### Your assignment
Set down each line from the line holding "right hip: (319, 165)" to the last line of the entries below, exactly, with both ends included and without pictures.

People photos with keypoints

*****

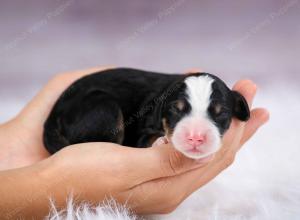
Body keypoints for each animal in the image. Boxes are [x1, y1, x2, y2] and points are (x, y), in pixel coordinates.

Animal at [43, 68, 250, 159]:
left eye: (220, 113)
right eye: (176, 109)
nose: (196, 138)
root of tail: (53, 114)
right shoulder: (143, 129)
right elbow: (146, 140)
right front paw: (161, 141)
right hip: (105, 108)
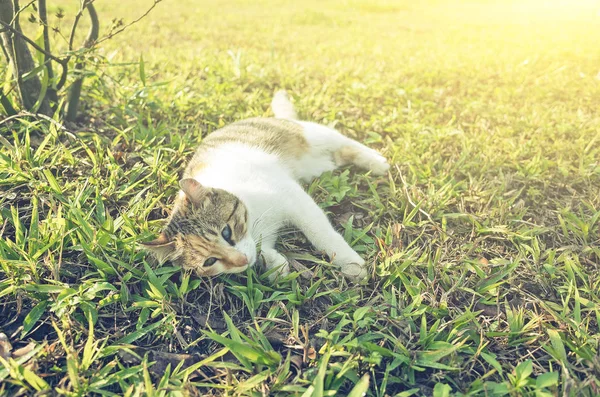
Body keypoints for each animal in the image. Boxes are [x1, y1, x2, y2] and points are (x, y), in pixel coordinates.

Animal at [141, 91, 390, 280]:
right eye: (210, 261)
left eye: (226, 232)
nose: (241, 260)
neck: (254, 219)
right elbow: (264, 252)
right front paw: (274, 264)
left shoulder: (293, 198)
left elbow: (320, 232)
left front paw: (349, 262)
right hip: (319, 165)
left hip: (313, 136)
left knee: (346, 143)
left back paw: (376, 162)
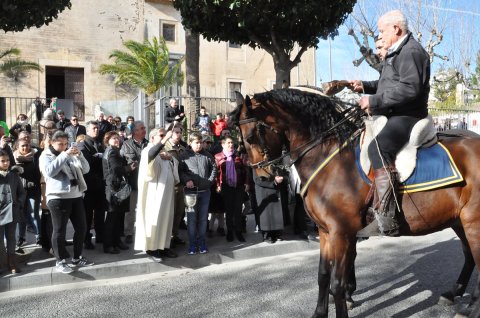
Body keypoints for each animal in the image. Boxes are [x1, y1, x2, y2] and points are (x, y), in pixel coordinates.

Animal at [232, 88, 480, 316]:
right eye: (242, 138)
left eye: (251, 136)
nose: (262, 176)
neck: (329, 157)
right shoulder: (326, 232)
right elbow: (323, 276)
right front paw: (320, 312)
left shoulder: (342, 232)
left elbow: (338, 285)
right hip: (459, 221)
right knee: (469, 256)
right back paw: (454, 293)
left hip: (472, 223)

*****

### Result of this task
right hip: (319, 165)
left hip: (313, 136)
left knee: (346, 143)
left back paw: (376, 162)
Body keypoints for each animal in the image. Boxes are [x1, y1, x2, y2] and points are (x, y), in pixel coordinates.

Animal at [232, 88, 480, 316]:
right eye: (242, 138)
left eye: (251, 136)
nose: (262, 176)
neck: (329, 157)
right shoulder: (326, 232)
right elbow: (323, 276)
right front paw: (320, 312)
left shoulder: (342, 232)
left elbow: (338, 285)
right hip: (459, 221)
right knee: (469, 256)
right back paw: (454, 293)
left hip: (472, 223)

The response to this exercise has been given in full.